Banks are testing an older problem with a new tool.

Over the past 18 months, big U.S. lenders have stepped up pilots that fold generative models into credit underwriting. The sales pitch is familiar: faster approvals, lower operating costs, better fraud and income-anomaly detection. The result, however, is messier — models that learn from raw transaction feeds can amplify historical inequities and introduce new model-risk vectors.

A short history lesson that matters

Credit scoring did not begin with modern machine learning. Fair Isaac’s FICO score reshaped consumer lending decades ago by standardizing how risk is measured. What’s changed now is pace and opacity. Today's generative models can pull together bank statements, paystubs, and even social signals and produce a lending decision overnight. That makes the technology powerful, and yes, a bit dangerous.

What’s interesting is how quickly those disparate signals get blended. In practice, though, the story is messier than neat model outputs suggest.

How banks are actually using this, in practice

  • Automating income verification from transaction streams to speed approvals.
  • Filling gaps with alternative data when standard records are thin — useful for gig workers and nontraditional earners.
  • Producing explanations for underwriters or drafting regulatory notices, sometimes as first drafts for humans to edit.

Why investors should care

  • Near term: margins can expand. Automation trims underwriting and call-center costs and improves efficiency ratios.
  • Over the medium term: loan books may shift. Lenders who accept alternative signals can capture underserved segments — and they may also face greater volatility in losses if models misinterpret those signals.
  • Infrastructure winners: expect higher demand for GPUs, cloud compute, and ML tooling as pilots move toward production.

Tickers to watch: JPMorgan and Bank of America for consumer-lending execution; NVIDIA for the hardware tailwind behind large models.

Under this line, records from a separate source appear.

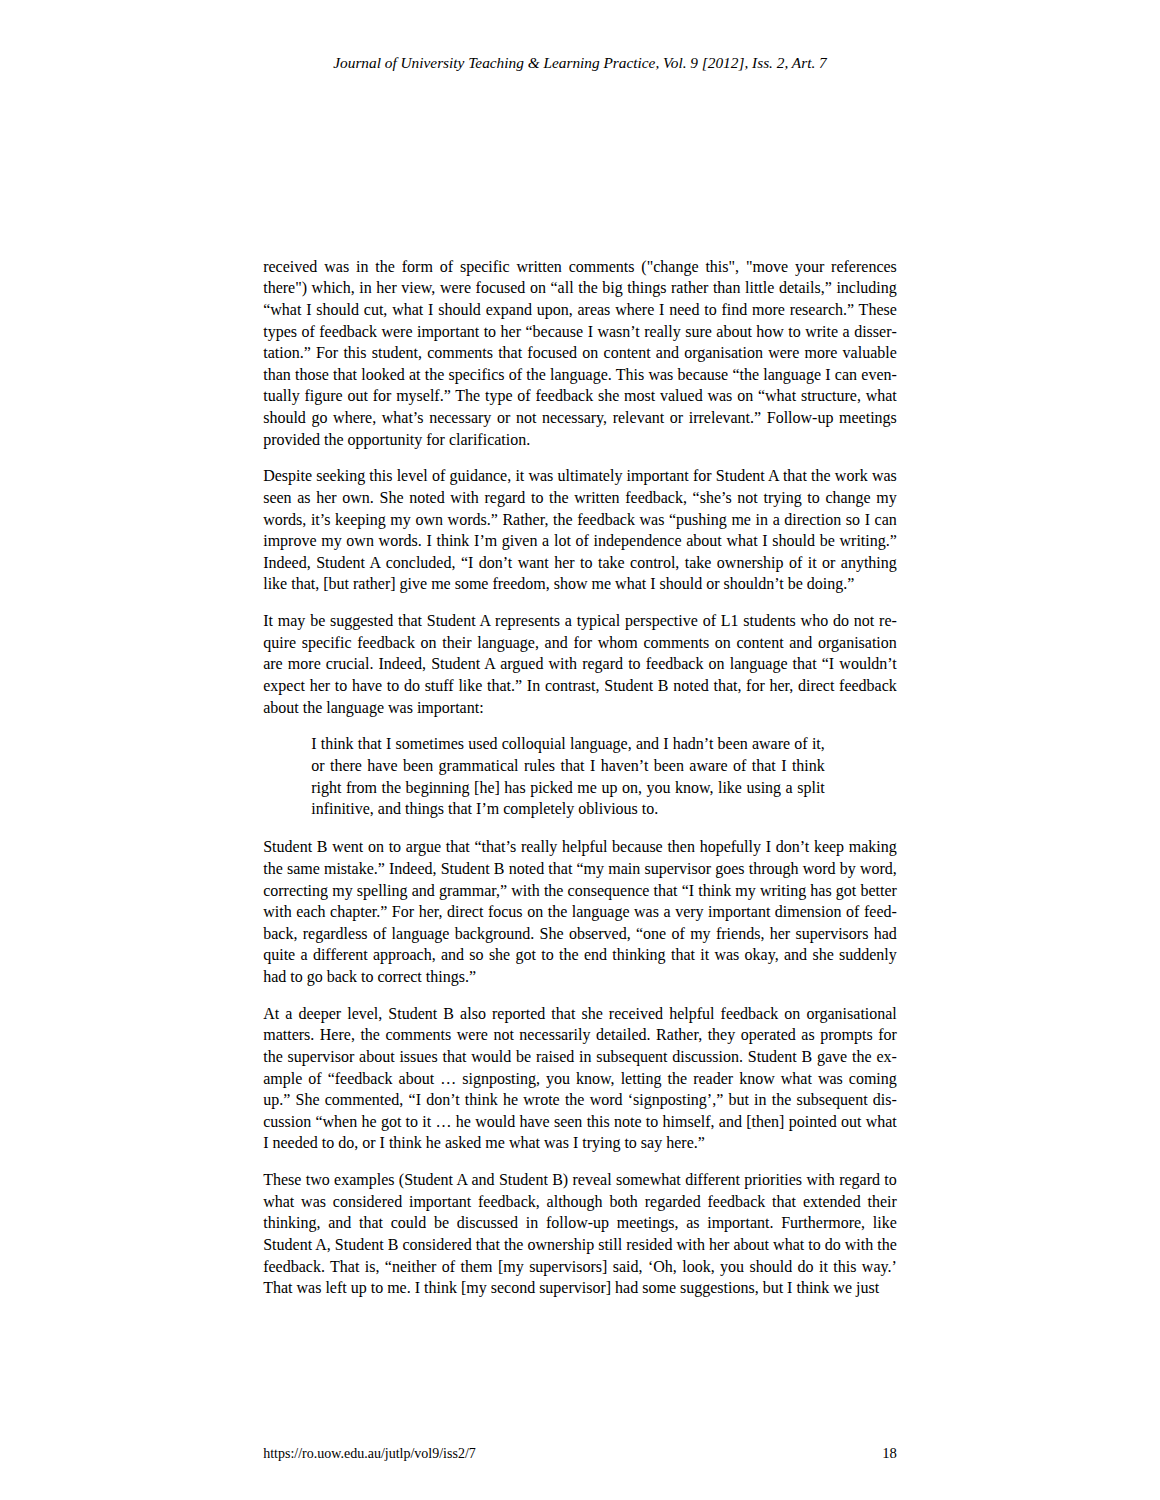Journal of University Teaching & Learning Practice, Vol. 9 [2012], Iss. 2, Art. 7
received was in the form of specific written comments ("change this", "move your references there") which, in her view, were focused on “all the big things rather than little details,” including “what I should cut, what I should expand upon, areas where I need to find more research.” These types of feedback were important to her “because I wasn’t really sure about how to write a dissertation.” For this student, comments that focused on content and organisation were more valuable than those that looked at the specifics of the language. This was because “the language I can eventually figure out for myself.” The type of feedback she most valued was on “what structure, what should go where, what’s necessary or not necessary, relevant or irrelevant.” Follow-up meetings provided the opportunity for clarification.
Despite seeking this level of guidance, it was ultimately important for Student A that the work was seen as her own. She noted with regard to the written feedback, “she’s not trying to change my words, it’s keeping my own words.” Rather, the feedback was “pushing me in a direction so I can improve my own words. I think I’m given a lot of independence about what I should be writing.” Indeed, Student A concluded, “I don’t want her to take control, take ownership of it or anything like that, [but rather] give me some freedom, show me what I should or shouldn’t be doing.”
It may be suggested that Student A represents a typical perspective of L1 students who do not require specific feedback on their language, and for whom comments on content and organisation are more crucial. Indeed, Student A argued with regard to feedback on language that “I wouldn’t expect her to have to do stuff like that.” In contrast, Student B noted that, for her, direct feedback about the language was important:
I think that I sometimes used colloquial language, and I hadn’t been aware of it, or there have been grammatical rules that I haven’t been aware of that I think right from the beginning [he] has picked me up on, you know, like using a split infinitive, and things that I’m completely oblivious to.
Student B went on to argue that “that’s really helpful because then hopefully I don’t keep making the same mistake.” Indeed, Student B noted that “my main supervisor goes through word by word, correcting my spelling and grammar,” with the consequence that “I think my writing has got better with each chapter.” For her, direct focus on the language was a very important dimension of feedback, regardless of language background. She observed, “one of my friends, her supervisors had quite a different approach, and so she got to the end thinking that it was okay, and she suddenly had to go back to correct things.”
At a deeper level, Student B also reported that she received helpful feedback on organisational matters. Here, the comments were not necessarily detailed. Rather, they operated as prompts for the supervisor about issues that would be raised in subsequent discussion. Student B gave the example of “feedback about … signposting, you know, letting the reader know what was coming up.” She commented, “I don’t think he wrote the word ‘signposting’,” but in the subsequent discussion “when he got to it … he would have seen this note to himself, and [then] pointed out what I needed to do, or I think he asked me what was I trying to say here.”
These two examples (Student A and Student B) reveal somewhat different priorities with regard to what was considered important feedback, although both regarded feedback that extended their thinking, and that could be discussed in follow-up meetings, as important. Furthermore, like Student A, Student B considered that the ownership still resided with her about what to do with the feedback. That is, “neither of them [my supervisors] said, ‘Oh, look, you should do it this way.’ That was left up to me. I think [my second supervisor] had some suggestions, but I think we just
https://ro.uow.edu.au/jutlp/vol9/iss2/7 18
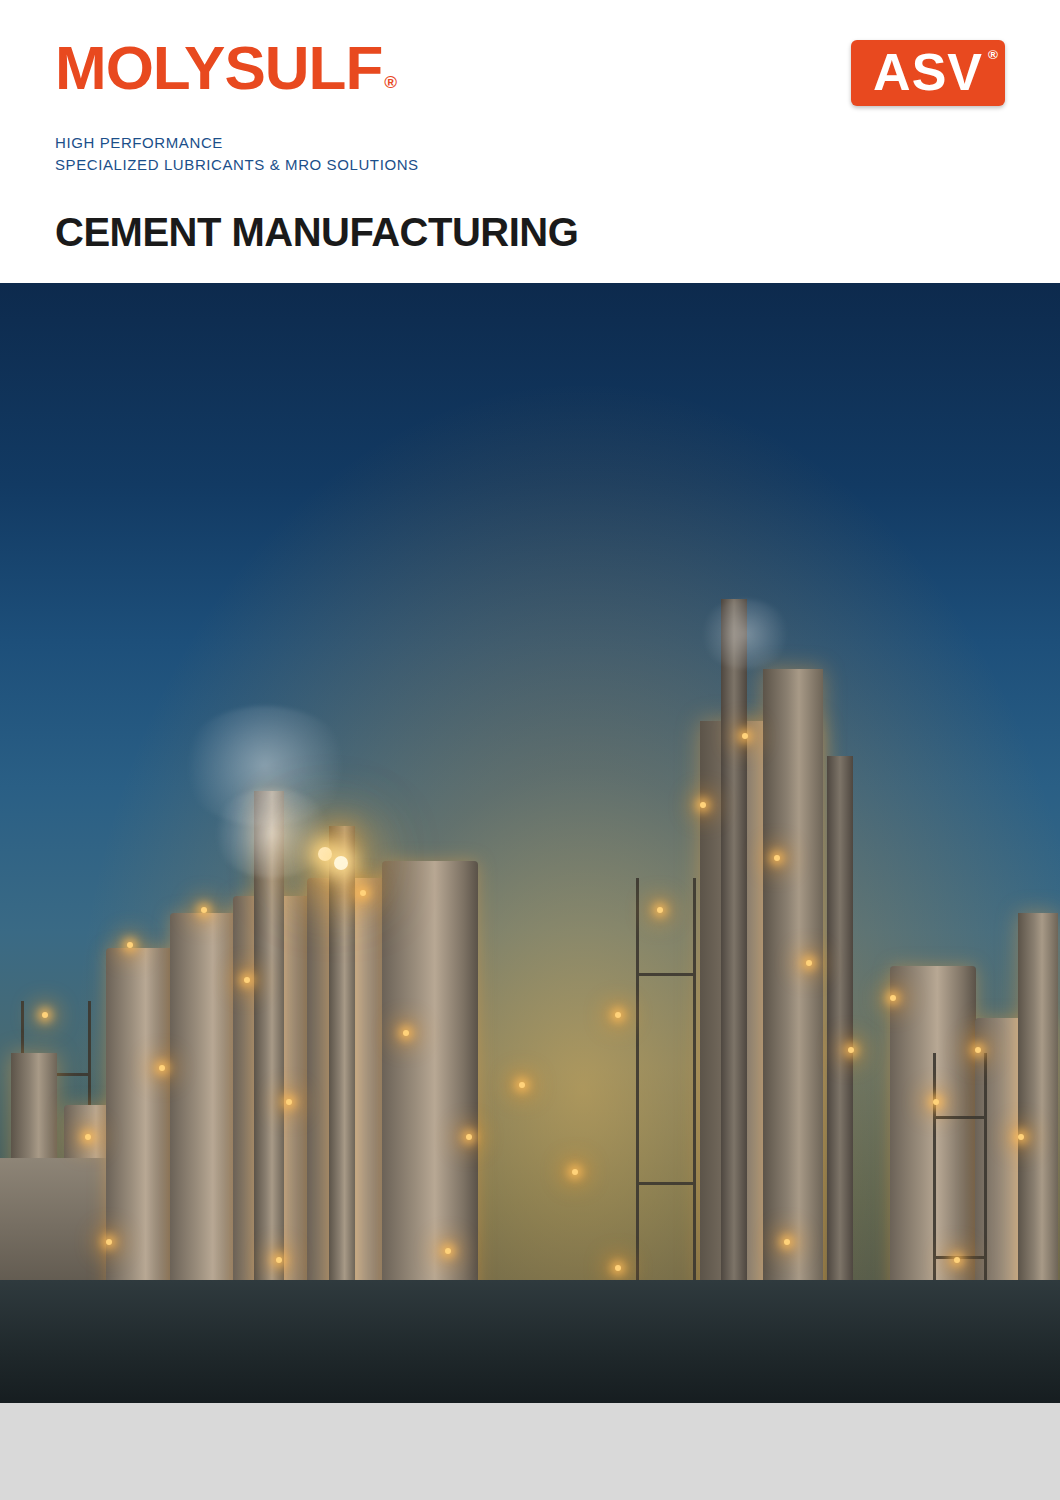MOLYSULF®
ASV®
High Performance
Specialized Lubricants & MRO Solutions
Cement Manufacturing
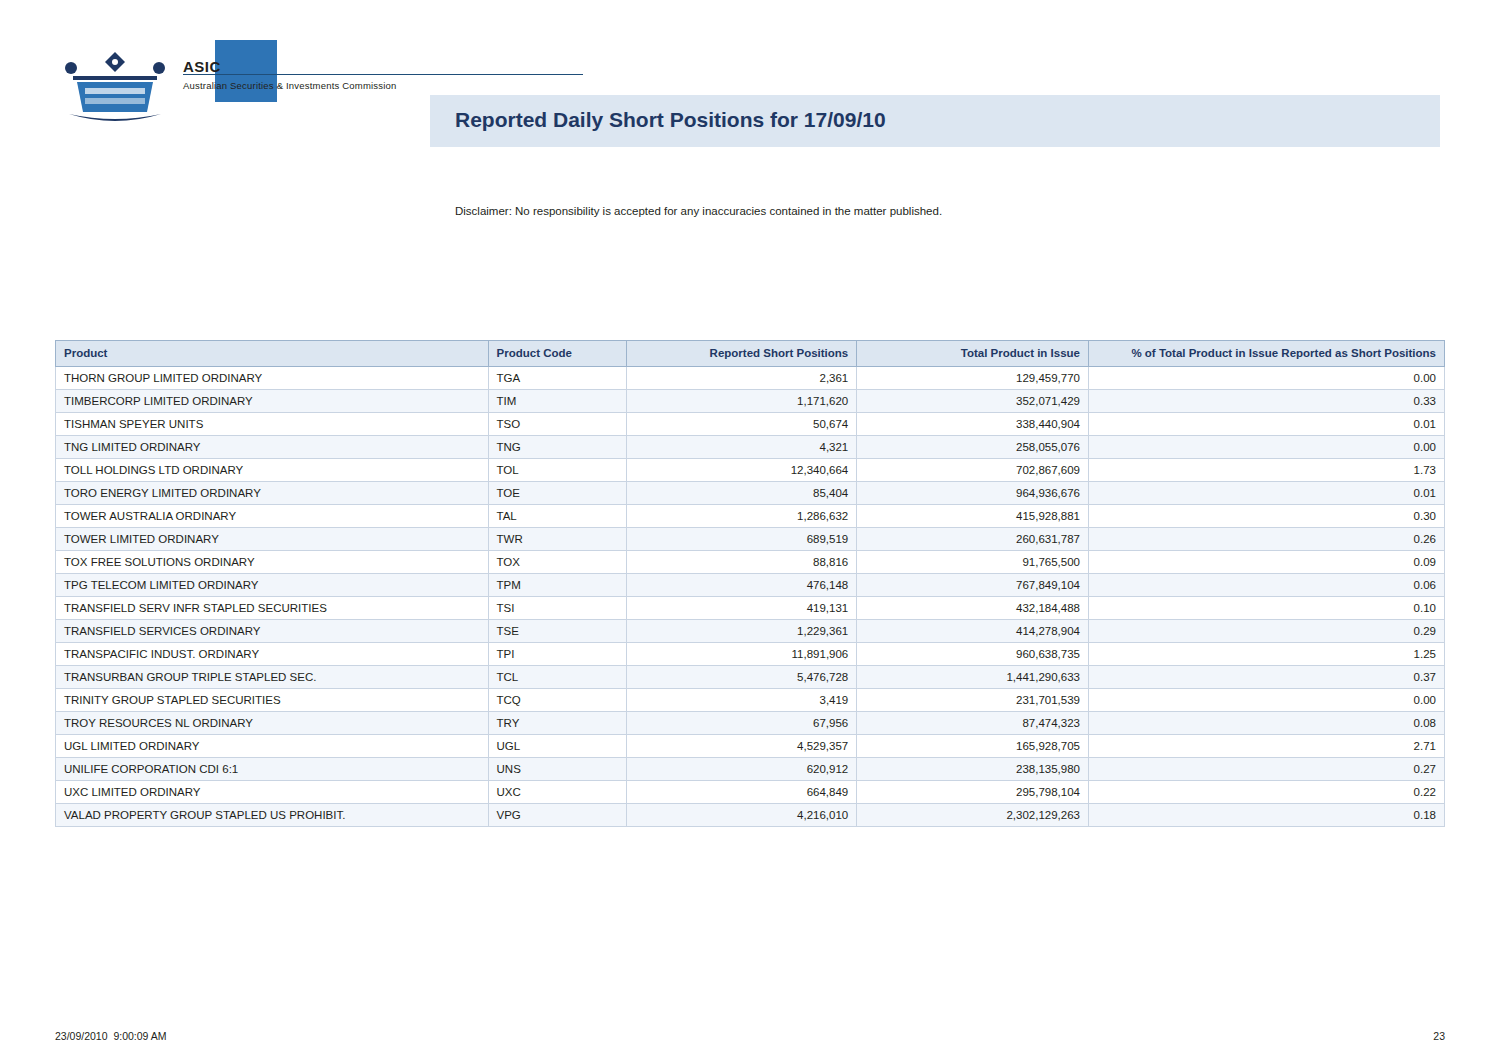ASIC
Australian Securities & Investments Commission
Reported Daily Short Positions for 17/09/10
Disclaimer: No responsibility is accepted for any inaccuracies contained in the matter published.
| Product | Product Code | Reported Short Positions | Total Product in Issue | % of Total Product in Issue Reported as Short Positions |
| --- | --- | --- | --- | --- |
| THORN GROUP LIMITED ORDINARY | TGA | 2,361 | 129,459,770 | 0.00 |
| TIMBERCORP LIMITED ORDINARY | TIM | 1,171,620 | 352,071,429 | 0.33 |
| TISHMAN SPEYER UNITS | TSO | 50,674 | 338,440,904 | 0.01 |
| TNG LIMITED ORDINARY | TNG | 4,321 | 258,055,076 | 0.00 |
| TOLL HOLDINGS LTD ORDINARY | TOL | 12,340,664 | 702,867,609 | 1.73 |
| TORO ENERGY LIMITED ORDINARY | TOE | 85,404 | 964,936,676 | 0.01 |
| TOWER AUSTRALIA ORDINARY | TAL | 1,286,632 | 415,928,881 | 0.30 |
| TOWER LIMITED ORDINARY | TWR | 689,519 | 260,631,787 | 0.26 |
| TOX FREE SOLUTIONS ORDINARY | TOX | 88,816 | 91,765,500 | 0.09 |
| TPG TELECOM LIMITED ORDINARY | TPM | 476,148 | 767,849,104 | 0.06 |
| TRANSFIELD SERV INFR STAPLED SECURITIES | TSI | 419,131 | 432,184,488 | 0.10 |
| TRANSFIELD SERVICES ORDINARY | TSE | 1,229,361 | 414,278,904 | 0.29 |
| TRANSPACIFIC INDUST. ORDINARY | TPI | 11,891,906 | 960,638,735 | 1.25 |
| TRANSURBAN GROUP TRIPLE STAPLED SEC. | TCL | 5,476,728 | 1,441,290,633 | 0.37 |
| TRINITY GROUP STAPLED SECURITIES | TCQ | 3,419 | 231,701,539 | 0.00 |
| TROY RESOURCES NL ORDINARY | TRY | 67,956 | 87,474,323 | 0.08 |
| UGL LIMITED ORDINARY | UGL | 4,529,357 | 165,928,705 | 2.71 |
| UNILIFE CORPORATION CDI 6:1 | UNS | 620,912 | 238,135,980 | 0.27 |
| UXC LIMITED ORDINARY | UXC | 664,849 | 295,798,104 | 0.22 |
| VALAD PROPERTY GROUP STAPLED US PROHIBIT. | VPG | 4,216,010 | 2,302,129,263 | 0.18 |
23/09/2010 9:00:09 AM
23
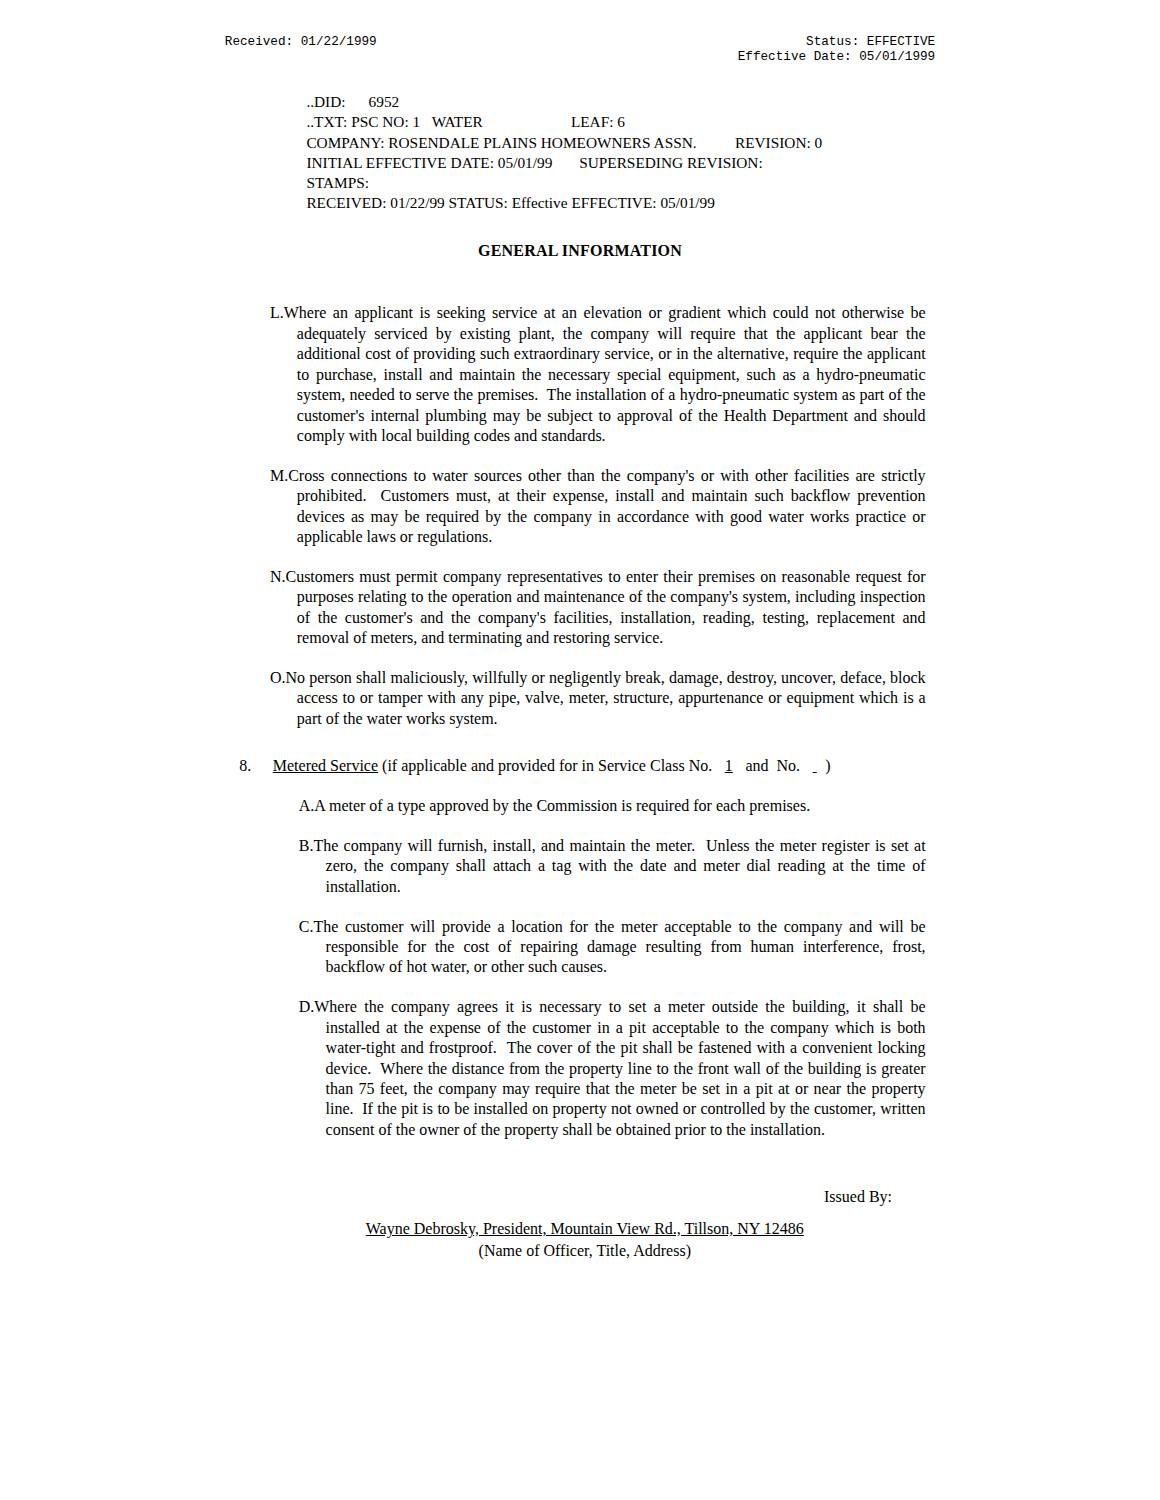Received: 01/22/1999
Status: EFFECTIVE
Effective Date: 05/01/1999
..DID: 6952
..TXT: PSC NO: 1 WATER LEAF: 6
COMPANY: ROSENDALE PLAINS HOMEOWNERS ASSN. REVISION: 0
INITIAL EFFECTIVE DATE: 05/01/99 SUPERSEDING REVISION:
STAMPS:
RECEIVED: 01/22/99 STATUS: Effective EFFECTIVE: 05/01/99
GENERAL INFORMATION
L. Where an applicant is seeking service at an elevation or gradient which could not otherwise be adequately serviced by existing plant, the company will require that the applicant bear the additional cost of providing such extraordinary service, or in the alternative, require the applicant to purchase, install and maintain the necessary special equipment, such as a hydro-pneumatic system, needed to serve the premises. The installation of a hydro-pneumatic system as part of the customer's internal plumbing may be subject to approval of the Health Department and should comply with local building codes and standards.
M. Cross connections to water sources other than the company's or with other facilities are strictly prohibited. Customers must, at their expense, install and maintain such backflow prevention devices as may be required by the company in accordance with good water works practice or applicable laws or regulations.
N. Customers must permit company representatives to enter their premises on reasonable request for purposes relating to the operation and maintenance of the company's system, including inspection of the customer's and the company's facilities, installation, reading, testing, replacement and removal of meters, and terminating and restoring service.
O. No person shall maliciously, willfully or negligently break, damage, destroy, uncover, deface, block access to or tamper with any pipe, valve, meter, structure, appurtenance or equipment which is a part of the water works system.
8. Metered Service (if applicable and provided for in Service Class No. 1 and No. )
A.A meter of a type approved by the Commission is required for each premises.
B.The company will furnish, install, and maintain the meter. Unless the meter register is set at zero, the company shall attach a tag with the date and meter dial reading at the time of installation.
C.The customer will provide a location for the meter acceptable to the company and will be responsible for the cost of repairing damage resulting from human interference, frost, backflow of hot water, or other such causes.
D.Where the company agrees it is necessary to set a meter outside the building, it shall be installed at the expense of the customer in a pit acceptable to the company which is both water-tight and frostproof. The cover of the pit shall be fastened with a convenient locking device. Where the distance from the property line to the front wall of the building is greater than 75 feet, the company may require that the meter be set in a pit at or near the property line. If the pit is to be installed on property not owned or controlled by the customer, written consent of the owner of the property shall be obtained prior to the installation.
Issued By:
Wayne Debrosky, President, Mountain View Rd., Tillson, NY 12486
(Name of Officer, Title, Address)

Regulatory and reputational tail risks

  • Anti-discrimination law is the obvious limiter. Models trained on historical defaults can act as proxies for protected characteristics, raising disparate-impact issues under the Equal Credit Opportunity Act.
  • Auditability and explainability remain unresolved. Unlike FICO’s relatively transparent regressions, large language models aren’t easily broken down into intuitive factors.
  • Data privacy and consent: using alternative data draws regulator and consumer scrutiny, especially if bank transactions get repurposed without clear permission.

That last point isn’t hypothetical — regulators are already asking questions.

A counterpoint

Not every move is stealthy or reckless. Some regional banks and fintechs deploy much simpler, more transparent ML systems that speed decisions without giving up explainability. Expect the market to bifurcate: black-box efficiency plays on one side, transparent-credit specialists on the other.

What consumers and regulators should watch

  • Ask for explanations when a loan is denied. Lenders must provide reasons; automated templates sometimes hide the real drivers.
  • Track consent flows in pilot programs. Opt-outs may exist, but they’re often buried.
  • Monitor enforcement actions — they’ll show where the law actually draws the line on algorithmic lending.

The upshot: generative models are not a magic credit oracle. They accelerate decisions and cut costs, sure — and they open new pathways for bias, model risk, and regulatory surprises. Investors should prize execution and governance over the flash of automation.